WORK TASK: The records below hold a stretch from the line with "left ear: (888, 155)" through the line with "left elbow: (781, 239)"; return exactly those lines, ends included, and nothing more.

DATA EXCERPTS:
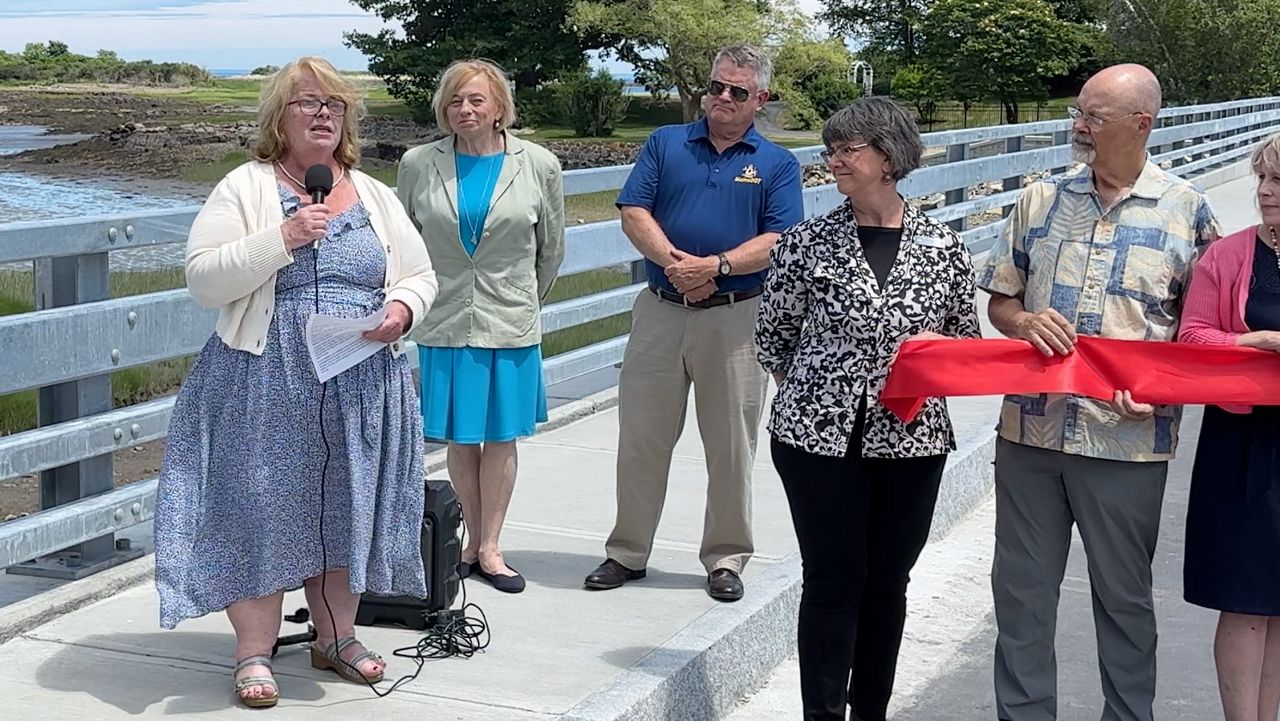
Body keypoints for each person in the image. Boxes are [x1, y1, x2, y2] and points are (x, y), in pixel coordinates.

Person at [154, 57, 439, 708]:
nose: (323, 115)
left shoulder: (373, 192)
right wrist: (283, 237)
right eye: (308, 103)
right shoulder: (245, 187)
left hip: (361, 381)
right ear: (278, 117)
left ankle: (336, 637)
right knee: (260, 507)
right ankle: (252, 651)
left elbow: (419, 273)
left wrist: (402, 310)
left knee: (347, 506)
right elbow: (203, 279)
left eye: (334, 105)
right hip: (264, 378)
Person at [978, 63, 1219, 721]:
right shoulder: (1038, 200)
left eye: (1093, 116)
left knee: (1124, 601)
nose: (1077, 126)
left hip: (1128, 441)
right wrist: (1023, 320)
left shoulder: (1189, 212)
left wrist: (1163, 387)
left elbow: (1206, 336)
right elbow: (1000, 301)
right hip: (1030, 434)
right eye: (1078, 112)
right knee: (1022, 597)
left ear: (1141, 124)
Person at [755, 96, 981, 721]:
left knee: (888, 586)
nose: (833, 161)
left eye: (847, 149)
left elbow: (963, 343)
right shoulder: (805, 243)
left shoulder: (944, 247)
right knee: (832, 583)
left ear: (888, 155)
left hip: (912, 443)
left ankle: (870, 713)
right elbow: (774, 340)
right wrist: (825, 392)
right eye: (830, 150)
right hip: (816, 443)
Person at [582, 44, 803, 602]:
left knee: (730, 445)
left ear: (761, 99)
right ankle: (627, 552)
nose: (721, 98)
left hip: (735, 319)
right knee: (641, 438)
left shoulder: (777, 164)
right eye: (716, 86)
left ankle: (725, 558)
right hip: (660, 310)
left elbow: (781, 239)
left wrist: (719, 267)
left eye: (736, 91)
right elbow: (635, 211)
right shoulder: (666, 143)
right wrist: (679, 267)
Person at [397, 59, 565, 595]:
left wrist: (522, 300)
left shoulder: (538, 164)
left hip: (510, 320)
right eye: (454, 101)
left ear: (499, 109)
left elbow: (551, 251)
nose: (464, 110)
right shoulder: (419, 163)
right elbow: (402, 242)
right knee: (462, 437)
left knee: (501, 437)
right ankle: (467, 542)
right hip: (445, 317)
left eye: (476, 100)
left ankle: (491, 546)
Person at [1178, 133, 1280, 721]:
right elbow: (1192, 337)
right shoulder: (1227, 255)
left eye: (1277, 181)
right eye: (1261, 179)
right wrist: (1253, 341)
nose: (1264, 192)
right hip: (1241, 446)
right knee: (1245, 601)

ANSWER BELOW:
left ear: (888, 155)
left hip: (912, 443)
left ankle: (870, 713)
right elbow: (774, 340)
right wrist: (825, 392)
right eye: (830, 150)
right hip: (816, 443)
Person at [582, 44, 803, 602]:
left knee: (730, 445)
left ear: (761, 99)
right ankle: (627, 552)
nose: (721, 98)
left hip: (735, 319)
right knee: (641, 438)
left shoulder: (777, 164)
right eye: (716, 86)
left ankle: (725, 558)
right hip: (660, 310)
left elbow: (781, 239)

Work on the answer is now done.